-- What the task asks --
Where does the word "given" occur in the data below? Copy each line that holds it.

※ ※ ※

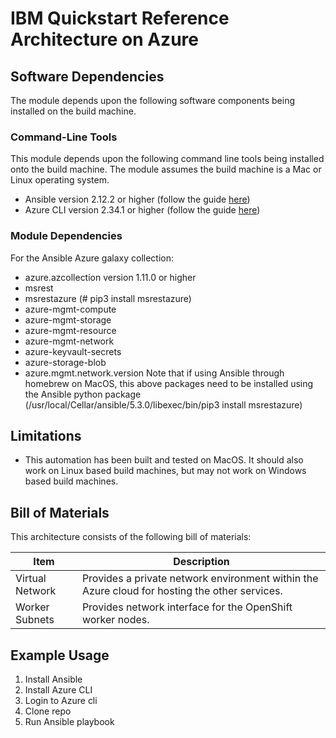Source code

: # IBM Quickstart Reference Architecture on Azure

## Software Dependencies

The module depends upon the following software components being installed on the build machine.

### Command-Line Tools

This module depends upon the following command line tools being installed onto the build machine. The module assumes the build machine is a Mac or Linux operating system.

- Ansible version 2.12.2 or higher (follow the guide [here](https://docs.ansible.com/ansible/latest/installation_guide/intro_installation.html))
- Azure CLI version 2.34.1 or higher (follow the guide [here](https://docs.microsoft.com/en-us/cli/azure/install-azure-cli?view=azure-cli-latest))

### Module Dependencies

For the Ansible Azure galaxy collection:
- azure.azcollection version 1.11.0 or higher
- msrest
- msrestazure (# pip3 install msrestazure)
- azure-mgmt-compute
- azure-mgmt-storage
- azure-mgmt-resource
- azure-mgmt-network
- azure-keyvault-secrets
- azure-storage-blob
- azure.mgmt.network.version
Note that if using Ansible through homebrew on MacOS, this above packages need to be installed using the Ansible python package (/usr/local/Cellar/ansible/5.3.0/libexec/bin/pip3 install msrestazure)

## Limitations

- This automation has been built and tested on MacOS. It should also work on Linux based build machines, but may not work on Windows based build machines.

## Bill of Materials

This architecture consists of the following bill of materials:

| Item | Description |
|------------------ | ------------------------------------------------------------------------------- |
| Virtual Network | Provides a private network environment within the Azure cloud for hosting the other services.  |
| Worker Subnets | Provides network interface for the OpenShift worker nodes.  |

## Example Usage

1. Install Ansible 
1. Install Azure CLI
1. Login to Azure cli
1. Clone repo
1. Run Ansible playbook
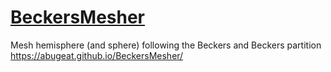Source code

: # [BeckersMesher](https://abugeat.github.io/BeckersMesher/)
Mesh hemisphere (and sphere) following the Beckers and Beckers partition
https://abugeat.github.io/BeckersMesher/

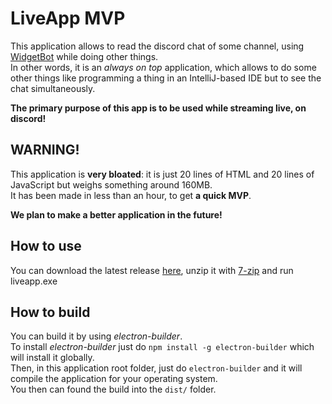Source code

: # LiveApp MVP

This application allows to read the discord chat of some channel, using [WidgetBot](https://widgetbot.io/) while doing other things. \
In other words, it is an *always on top* application, which allows to do some other things like programming a thing in an IntelliJ-based IDE but to see the chat simultaneously.

**The primary purpose of this app is to be used while streaming live, on discord!**

## WARNING!

This application is **very bloated**: it is just 20 lines of HTML and 20 lines of JavaScript but weighs something around 160MB. \
It has been made in less than an hour, to get **a quick MVP**.

**We plan to make a better application in the future!**

## How to use

You can download the latest release [here](https://github.com/readthedocs-fr/LiveApp-frontend/releases), unzip it with [7-zip](https://www.7-zip.org/) and run liveapp.exe

## How to build

You can build it by using *electron-builder*. \
To install *electron-builder* just do `npm install -g electron-builder` which will install it globally. \
Then, in this application root folder, just do `electron-builder` and it will compile the application for your operating system. \
You then can found the build into the `dist/` folder.
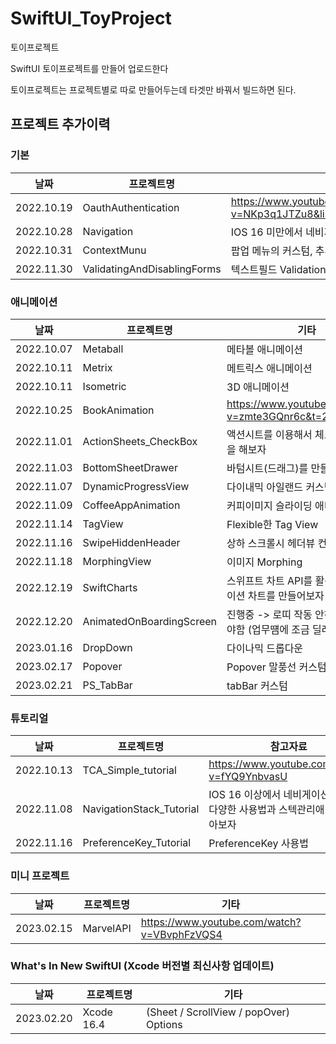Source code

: # SwiftUI_ToyProject

토이프로젝트

SwiftUI 토이프로젝트를 만들어 업로드한다

토이프로젝트는 프로젝트별로 따로 만들어두는데 타겟만 바꿔서 빌드하면 된다.

## 프로젝트 추가이력

### 기본

| 날짜  | 프로젝트명 | 기타 |
| ------ | ------ | ------ |
| 2022.10.19 | OauthAuthentication | https://www.youtube.com/watch?v=NKp3q1JTZu8&list=PLgOlaPUIbynqyJHiTEv7CFaXd8g5jtogT&index=44 |
| 2022.10.28 | Navigation | IOS 16 미만에서 네비게이션 링크의 다양한 사용법과 스텍관리애 대하여 알아보자 |
| 2022.10.31 | ContextMunu | 팝업 메뉴의 커스텀, 추후 프로젝트에 활용할 수 있음 |
| 2022.11.30 | ValidatingAndDisablingForms | 텍스트필드 Validation |

### 애니메이션

| 날짜  | 프로젝트명 | 기타 |
| ------ | ------ | ------ |
| 2022.10.07 | Metaball | 메타볼 애니메이션 |
| 2022.10.11 | Metrix | 메트릭스 애니메이션 |
| 2022.10.11 | Isometric | 3D 애니메이션 |
| 2022.10.25 | BookAnimation | https://www.youtube.com/watch?v=zmte3GQnr6c&t=22s |
| 2022.11.01 | ActionSheets_CheckBox | 액션시트를 이용해서 체크박스 커스텀을 해보자 |
| 2022.11.03 | BottomSheetDrawer | 바텀시트(드래그)를 만들어보자 |
| 2022.11.07 | DynamicProgressView | 다이내믹 아일랜드 커스텀 |
| 2022.11.09 | CoffeeAppAnimation | 커피이미지 슬라이딩 애니메이션 |
| 2022.11.14 | TagView | Flexible한 Tag View |
| 2022.11.16 | SwipeHiddenHeader | 상하 스크롤시 헤더뷰 컨트롤 |
| 2022.11.18 | MorphingView | 이미지 Morphing |
| 2022.12.19 | SwiftCharts | 스위프트 차트 API를 활용하여 에니메이션 차트를 만들어보자 |
| 2022.12.20 | AnimatedOnBoardingScreen | 진행중 -> 로띠 작동 안하는것 해결해야함 (업무떔에 조금 딜레이) |
| 2023.01.16 | DropDown | 다이나믹 드롭다운 |
| 2023.02.17 | Popover | Popover 말풍선 커스텀 |
| 2023.02.21 | PS_TabBar | tabBar 커스텀 |

### 튜토리얼

| 날짜  | 프로젝트명 | 참고자료 |
| ------ | ------ | ------ |
| 2022.10.13 | TCA_Simple_tutorial | https://www.youtube.com/watch?v=fYQ9YnbvasU |
| 2022.11.08 | NavigationStack_Tutorial | IOS 16 이상에서 네비게이션 스택의 다양한 사용법과 스텍관리애 대하여 알아보자 |
| 2022.11.16 | PreferenceKey_Tutorial | PreferenceKey 사용법 |

### 미니 프로젝트

| 날짜  | 프로젝트명 | 기타 |
| ------ | ------ | ------ |
| 2023.02.15 | MarvelAPI | https://www.youtube.com/watch?v=VBvphFzVQS4 |

### What's In New SwiftUI (Xcode 버전별 최신사항 업데이트)

| 날짜  | 프로젝트명 | 기타 |
| ------ | ------ | ------ |
| 2023.02.20 | Xcode 16.4 | (Sheet / ScrollView / popOver) Options |
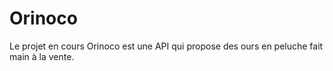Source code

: # Orinoco
Le projet en cours Orinoco est une API qui propose des ours en peluche fait main à la vente. 
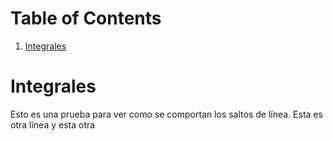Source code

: 
# Table of Contents

1.  [Integrales](#org5d9dc98)



<a id="org5d9dc98"></a>

# Integrales

Esto es una prueba para ver como se comportan los saltos de línea.
Esta es otra línea
y esta otra

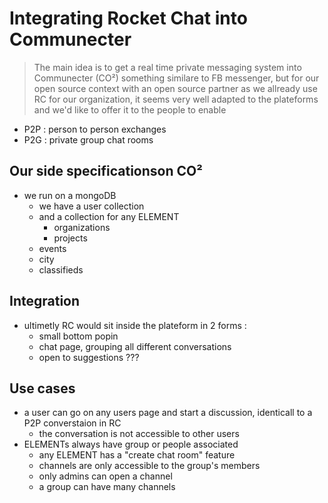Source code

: # Integrating Rocket Chat into Communecter  
> The main idea is to get a real time private messaging system into Communecter (CO²)
> something similare to FB messenger, but for our open source context with an open source partner
> as we allready use RC for our organization, it seems very well adapted to the plateforms
> and we'd like to offer it to the people 
> to enable 
- P2P : person to person exchanges 
- P2G : private group chat rooms

## Our side specificationson CO² 
- we run on a mongoDB
	- we have a user collection 
	- and a collection for any ELEMENT
		- organizations 
		- projects 
	- events
	- city 
	- classifieds
	
## Integration			
- ultimetly RC would sit inside the plateform in 2 forms : 
	- small bottom popin 
	- chat page, grouping all different conversations
	- open to suggestions ???

## Use cases
- a user can go on any users page and start a discussion, identicall to a P2P converstaion in RC 
	- the conversation is not accessible to other users
- ELEMENTs always have group or people associated 
	- any ELEMENT has a "create chat room" feature 
	- channels are only accessible to the group's members
	- only admins can open a channel 
	- a group can have many channels 

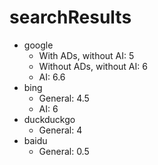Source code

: # searchResults
* google
  * With ADs, without AI: 5
  * Without ADs, without AI: 6
  * AI: 6.6
* bing
  *  General: 4.5
  * AI: 6
* duckduckgo
  * General: 4
* baidu
  * General: 0.5

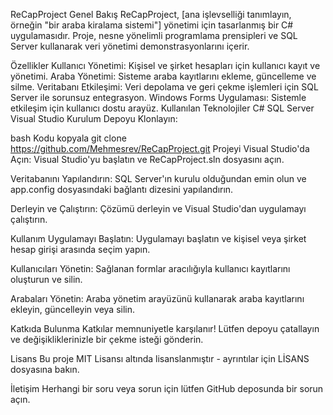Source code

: ReCapProject
Genel Bakış
ReCapProject, [ana işlevselliği tanımlayın, örneğin "bir araba kiralama sistemi"] yönetimi için tasarlanmış bir C# uygulamasıdır. Proje, nesne yönelimli programlama prensipleri ve SQL Server kullanarak veri yönetimi demonstrasyonlarını içerir.

Özellikler
Kullanıcı Yönetimi: Kişisel ve şirket hesapları için kullanıcı kayıt ve yönetimi.
Araba Yönetimi: Sisteme araba kayıtlarını ekleme, güncelleme ve silme.
Veritabanı Etkileşimi: Veri depolama ve geri çekme işlemleri için SQL Server ile sorunsuz entegrasyon.
Windows Forms Uygulaması: Sistemle etkileşim için kullanıcı dostu arayüz.
Kullanılan Teknolojiler
C#
SQL Server
Visual Studio
Kurulum
Depoyu Klonlayın:

bash
Kodu kopyala
git clone https://github.com/Mehmesrev/ReCapProject.git
Projeyi Visual Studio'da Açın:
Visual Studio'yu başlatın ve ReCapProject.sln dosyasını açın.

Veritabanını Yapılandırın:
SQL Server'ın kurulu olduğundan emin olun ve app.config dosyasındaki bağlantı dizesini yapılandırın.

Derleyin ve Çalıştırın:
Çözümü derleyin ve Visual Studio'dan uygulamayı çalıştırın.

Kullanım
Uygulamayı Başlatın:
Uygulamayı başlatın ve kişisel veya şirket hesap girişi arasında seçim yapın.

Kullanıcıları Yönetin:
Sağlanan formlar aracılığıyla kullanıcı kayıtlarını oluşturun ve silin.

Arabaları Yönetin:
Araba yönetim arayüzünü kullanarak araba kayıtlarını ekleyin, güncelleyin veya silin.

Katkıda Bulunma
Katkılar memnuniyetle karşılanır! Lütfen depoyu çatallayın ve değişikliklerinizle bir çekme isteği gönderin.

Lisans
Bu proje MIT Lisansı altında lisanslanmıştır - ayrıntılar için LİSANS dosyasına bakın.

İletişim
Herhangi bir soru veya sorun için lütfen GitHub deposunda bir sorun açın.
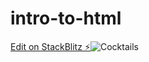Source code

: # intro-to-html

[Edit on StackBlitz ⚡️](https://stackblitz.com/edit/js-vjxvs2)![Cocktails](https://user-images.githubusercontent.com/125162018/218287764-89fe2ccb-4baa-4c69-b40c-5413c77bb321.jpg)
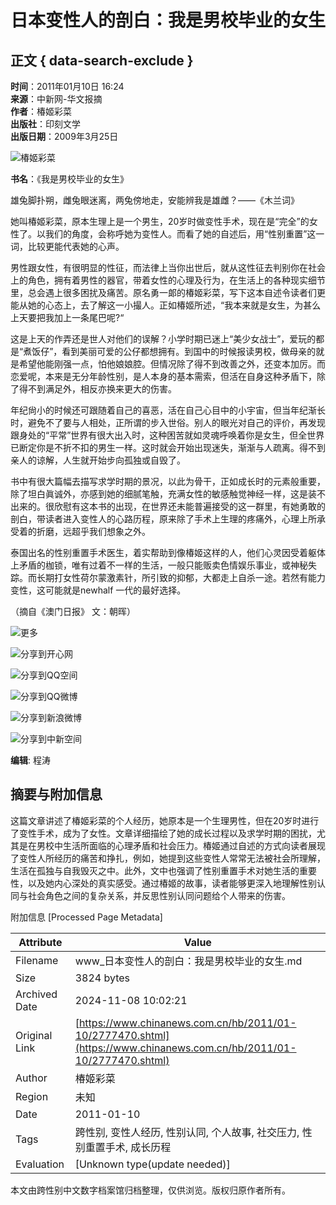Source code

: # 日本变性人的剖白：我是男校毕业的女生

## 正文 { data-search-exclude }


**时间**：2011年01月10日 16:24  
**来源**：中新网-华文报摘  
**作者**：椿姬彩菜  
**出版社**：印刻文学  
**出版日期**：2009年3月25日  

![椿姬彩菜](http://www.chinanews.com/fileftp/2010/04/2010-04-23/U76P4T47D13180F981DT20100423110629.jpg)

**书名**：《我是男校毕业的女生》

雄兔脚扑朔，雌兔眼迷离，两兔傍地走，安能辨我是雄雌？——《木兰词》

她叫椿姬彩菜，原本生理上是一个男生，20岁时做变性手术，现在是“完全”的女性了。以我们的角度，会称呼她为变性人。而看了她的自述后，用“性别重置”这一词，比较更能代表她的心声。

男性跟女性，有很明显的性征，而法律上当你出世后，就从这性征去判别你在社会上的角色，拥有着男性的器官，带着女性的心理及行为，在生活上的各种现实细节里，总会遇上很多困扰及痛苦。原名勇一郞的椿姬彩菜，写下这本自述令读者们更能从她的心态上，去了解这一小撮人。正如椿姬所述，“我本来就是女生，为甚么上天要把我加上一条尾巴呢?“

这是上天的作弄还是世人对他们的误解？小学时期已迷上“美少女战士”，爱玩的都是“煮饭仔”，看到美丽可爱的公仔都想拥有。到国中的时候报读男校，做母亲的就是希望他能刚强一点，怕他娘娘腔。但情况除了得不到改善之外，还变本加厉。而恋爱呢，本来是无分年龄性别，是人本身的基本需索，但活在自身这种矛盾下，除了得不到满足外，相反亦换来更大的伤害。

年纪尙小的时候还可跟随着自己的喜恶，活在自己心目中的小宇宙，但当年纪渐长时，避免不了要与人相处，正所谓的步入世俗。别人的眼光对自己的评价，再发现跟身处的“平常”世界有很大出入时，这种困苦就如灵魂呼唤着你是女生，但全世界已断定你是不折不扣的男生一样。这时就会开始出现迷失，渐渐与人疏离。得不到亲人的谅解，人生就开始步向孤独或自毁了。

书中有很大篇幅去描写求学时期的景况，以此为骨干，正如成长时的元素般重要，除了坦白眞诚外，亦感到她的细腻笔触，充满女性的敏感触觉神经一样，这是装不出来的。很欣慰有这本书的出现，在世界还未能普遍接受的这一群里，有她勇敢的剖白，带读者进入变性人的心路历程，原来除了手术上生理的疼痛外，心理上所承受着的折磨，远超乎我们想象之外。

泰国出名的性别重置手术医生，着实帮助到像椿姬这样的人，他们心灵因受着躯体上矛盾的枷锁，唯有过着不一样的生活，一般只能贩卖色情娱乐事业，或神秘失踪。而长期打女性荷尔蒙激素针，所引致的抑郁，大都走上自杀一途。若然有能力变性，这可能就是newhalf 一代的最好选择。

（摘自《澳门日报》 文：朝晖）

![更多](http://www.chinanews.com/fileftp/2010/10/2010-10-20/U76P4T47D15735F979DT20101021094436.jpg)

![分享到开心网](http://www.chinanews.com/fileftp/2010/10/2010-10-20/U76P4T47D15735F980DT20101021094436.jpg)

![分享到QQ空间](http://www.chinanews.com/fileftp/2010/10/2010-10-20/U76P4T47D15735F978DT20101021094436.gif)

![分享到QQ微博](http://www.chinanews.com/fileftp/2010/12/2010-12-21/U76P4T47D16927F979DT20101221160300.jpg)

![分享到新浪微博](http://www.chinanews.com/fileftp/2010/10/2010-10-20/U76P4T47D15735F976DT20101021094436.gif)

![分享到中新空间](http://www.chinanews.com/fileftp/2010/10/2010-10-20/U76P4T47D15735F981DT20101021094436.jpg)

**编辑**: 程涛

## 摘要与附加信息

<!-- tcd_abstract -->
这篇文章讲述了椿姬彩菜的个人经历，她原本是一个生理男性，但在20岁时进行了变性手术，成为了女性。文章详细描绘了她的成长过程以及求学时期的困扰，尤其是在男校中生活所面临的心理矛盾和社会压力。椿姬通过自述的方式向读者展现了变性人所经历的痛苦和挣扎，例如，她提到这些变性人常常无法被社会所理解，生活在孤独与自我毁灭之中。此外，文中也强调了性别重置手术对她生活的重要性，以及她内心深处的真实感受。通过椿姬的故事，读者能够更深入地理解性别认同与社会角色之间的复杂关系，并反思性别认同问题给个人带来的伤害。
<!-- tcd_abstract_end -->

附加信息 [Processed Page Metadata]

| Attribute       | Value                                  |
|-----------------|----------------------------------------|
| Filename        | www_日本变性人的剖白：我是男校毕业的女生.md                             |
| Size            | 3824 bytes                           |
| Archived Date   | 2024-11-08 10:02:21                             |
| Original Link   | [https://www.chinanews.com.cn/hb/2011/01-10/2777470.shtml](https://www.chinanews.com.cn/hb/2011/01-10/2777470.shtml)                       |
| Author          | 椿姬彩菜                               |
| Region          | 未知                               |
| Date            | 2011-01-10                                 |
| Tags            | 跨性别, 变性人经历, 性别认同, 个人故事, 社交压力, 性别重置手术, 成长历程                                 |
| Evaluation            | [Unknown type(update needed)]                                 |
<!-- tcd_table_end -->

本文由跨性别中文数字档案馆归档整理，仅供浏览。版权归原作者所有。
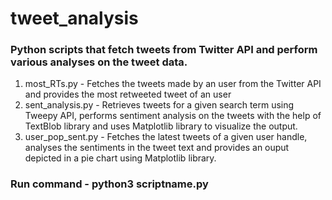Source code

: # tweet_analysis

### Python scripts that fetch tweets from Twitter API and perform various analyses on the tweet data.

1. most_RTs.py - Fetches the tweets made by an user from the Twitter API and provides the most retweeted tweet of an user
2. sent_analysis.py - Retrieves tweets for a given search term using Tweepy API, performs sentiment analysis on the tweets with the help of TextBlob library and uses Matplotlib library to visualize the output.
3. user_pop_sent.py - Fetches the latest tweets of a given user handle, analyses the sentiments in the tweet text and provides an ouput depicted in a pie chart using Matplotlib library.

### Run command - python3 scriptname.py
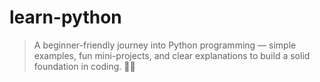 # learn-python
> A beginner-friendly journey into Python programming — simple examples, fun mini-projects, and clear explanations to build a solid foundation in coding. 🐍✨
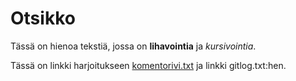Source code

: # Otsikko

Tässä on hienoa tekstiä, jossa on **lihavointia** ja *kursivointia*.

Tässä on linkki harjoitukseen [komentorivi.txt](https://github.com/Stobelius/ot-harjoitustyo/blob/master/laskarit/viikko1/komentorivi.txt)  ja linkki gitlog.txt:hen.

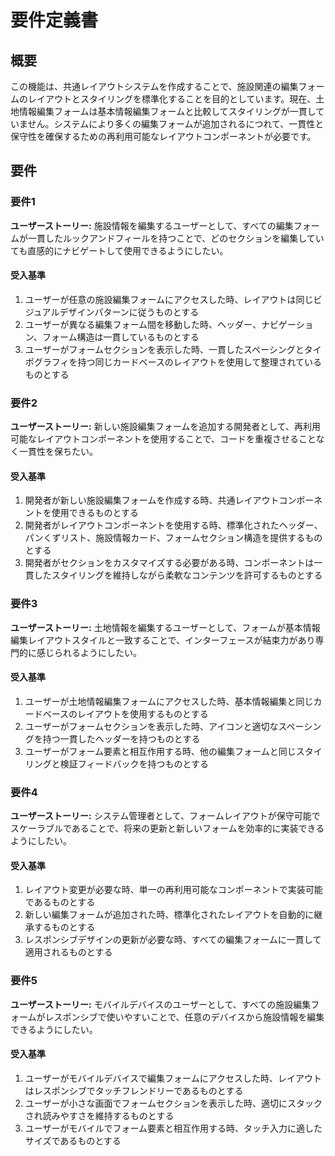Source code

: # 要件定義書

## 概要

この機能は、共通レイアウトシステムを作成することで、施設関連の編集フォームのレイアウトとスタイリングを標準化することを目的としています。現在、土地情報編集フォームは基本情報編集フォームと比較してスタイリングが一貫していません。システムにより多くの編集フォームが追加されるにつれて、一貫性と保守性を確保するための再利用可能なレイアウトコンポーネントが必要です。

## 要件

### 要件1

**ユーザーストーリー:** 施設情報を編集するユーザーとして、すべての編集フォームが一貫したルックアンドフィールを持つことで、どのセクションを編集していても直感的にナビゲートして使用できるようにしたい。

#### 受入基準

1. ユーザーが任意の施設編集フォームにアクセスした時、レイアウトは同じビジュアルデザインパターンに従うものとする
2. ユーザーが異なる編集フォーム間を移動した時、ヘッダー、ナビゲーション、フォーム構造は一貫しているものとする
3. ユーザーがフォームセクションを表示した時、一貫したスペーシングとタイポグラフィを持つ同じカードベースのレイアウトを使用して整理されているものとする

### 要件2

**ユーザーストーリー:** 新しい施設編集フォームを追加する開発者として、再利用可能なレイアウトコンポーネントを使用することで、コードを重複させることなく一貫性を保ちたい。

#### 受入基準

1. 開発者が新しい施設編集フォームを作成する時、共通レイアウトコンポーネントを使用できるものとする
2. 開発者がレイアウトコンポーネントを使用する時、標準化されたヘッダー、パンくずリスト、施設情報カード、フォームセクション構造を提供するものとする
3. 開発者がセクションをカスタマイズする必要がある時、コンポーネントは一貫したスタイリングを維持しながら柔軟なコンテンツを許可するものとする

### 要件3

**ユーザーストーリー:** 土地情報を編集するユーザーとして、フォームが基本情報編集レイアウトスタイルと一致することで、インターフェースが結束力があり専門的に感じられるようにしたい。

#### 受入基準

1. ユーザーが土地情報編集フォームにアクセスした時、基本情報編集と同じカードベースのレイアウトを使用するものとする
2. ユーザーがフォームセクションを表示した時、アイコンと適切なスペーシングを持つ一貫したヘッダーを持つものとする
3. ユーザーがフォーム要素と相互作用する時、他の編集フォームと同じスタイリングと検証フィードバックを持つものとする

### 要件4

**ユーザーストーリー:** システム管理者として、フォームレイアウトが保守可能でスケーラブルであることで、将来の更新と新しいフォームを効率的に実装できるようにしたい。

#### 受入基準

1. レイアウト変更が必要な時、単一の再利用可能なコンポーネントで実装可能であるものとする
2. 新しい編集フォームが追加された時、標準化されたレイアウトを自動的に継承するものとする
3. レスポンシブデザインの更新が必要な時、すべての編集フォームに一貫して適用されるものとする

### 要件5

**ユーザーストーリー:** モバイルデバイスのユーザーとして、すべての施設編集フォームがレスポンシブで使いやすいことで、任意のデバイスから施設情報を編集できるようにしたい。

#### 受入基準

1. ユーザーがモバイルデバイスで編集フォームにアクセスした時、レイアウトはレスポンシブでタッチフレンドリーであるものとする
2. ユーザーが小さな画面でフォームセクションを表示した時、適切にスタックされ読みやすさを維持するものとする
3. ユーザーがモバイルでフォーム要素と相互作用する時、タッチ入力に適したサイズであるものとする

※ ※ ※

-- Response to the exercise --
2. sent_analysis.py - Retrieves tweets for a given search term using Tweepy API, performs sentiment analysis on the tweets with the help of TextBlob library and uses Matplotlib library to visualize the output.
3. user_pop_sent.py - Fetches the latest tweets of a given user handle, analyses the sentiments in the tweet text and provides an ouput depicted in a pie chart using Matplotlib library.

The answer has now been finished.